# INSTRUCTIONS FOR THE TASK:
How many lines in the listing below include the word "Reserves"? Reply with the count alone.

================================

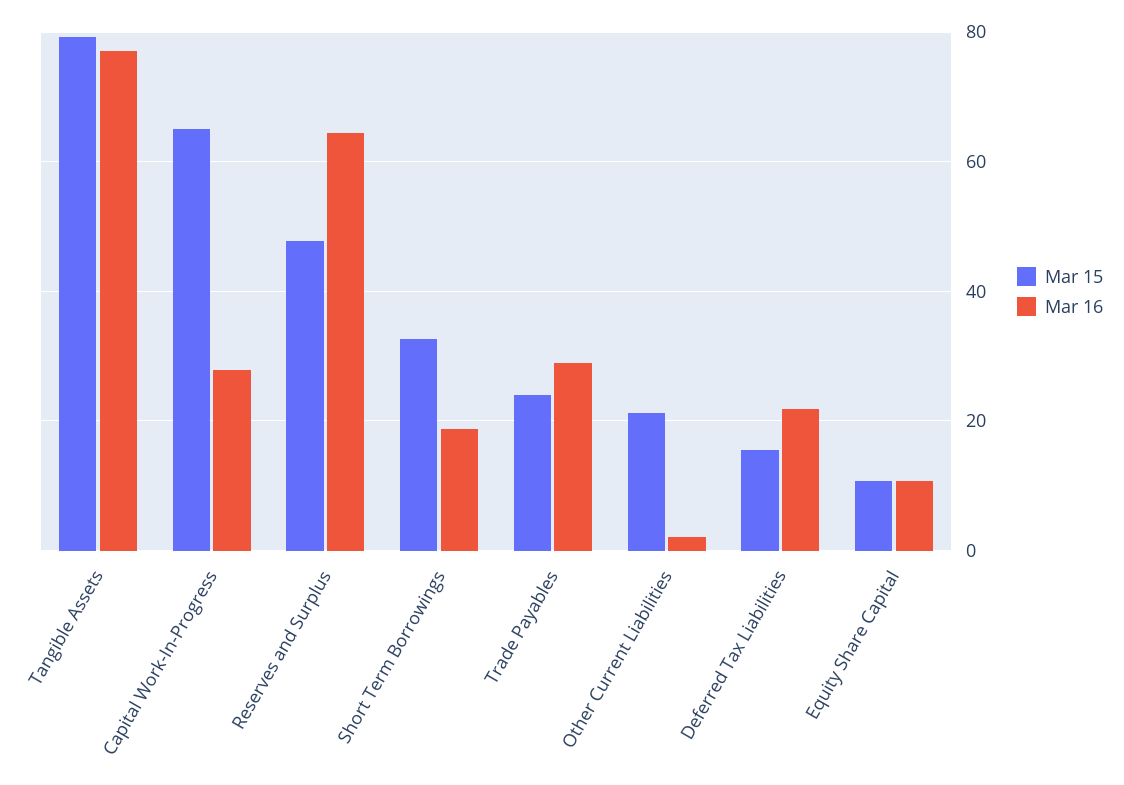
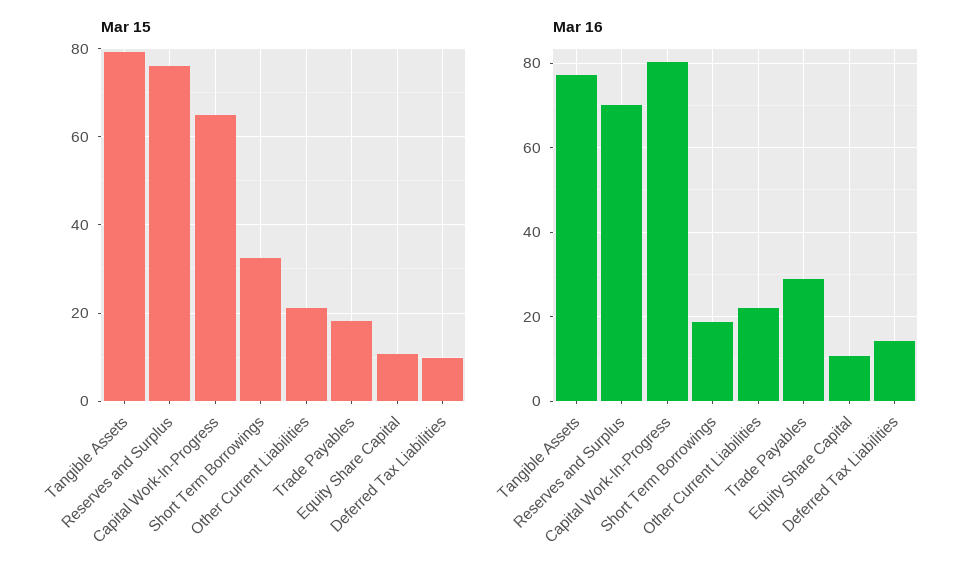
  {
    "Mar 15": {
      "Tangible Assets": 80,
      "Capital Work-In-Progress": 66,
-     "Reserves and Surplus": 48,
+     "Reserves and Surplus": 76,
      "Short Term Borrowings": 32,
-     "Trade Payables": 24,
+     "Trade Payables": 18,
      "Other Current Liabilities": 22,
-     "Deferred Tax Liabilities": 16,
+     "Deferred Tax Liabilities": 10,
      "Equity Share Capital": 10
    },
    "Mar 16": {
      "Tangible Assets": 78,
-     "Capital Work-In-Progress": 28,
+     "Capital Work-In-Progress": 80,
-     "Reserves and Surplus": 64,
+     "Reserves and Surplus": 70,
      "Short Term Borrowings": 18,
      "Trade Payables": 28,
-     "Other Current Liabilities": 2,
+     "Other Current Liabilities": 22,
-     "Deferred Tax Liabilities": 22,
+     "Deferred Tax Liabilities": 14,
      "Equity Share Capital": 10
    }
  }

================================

# TASK OUTPUT:
4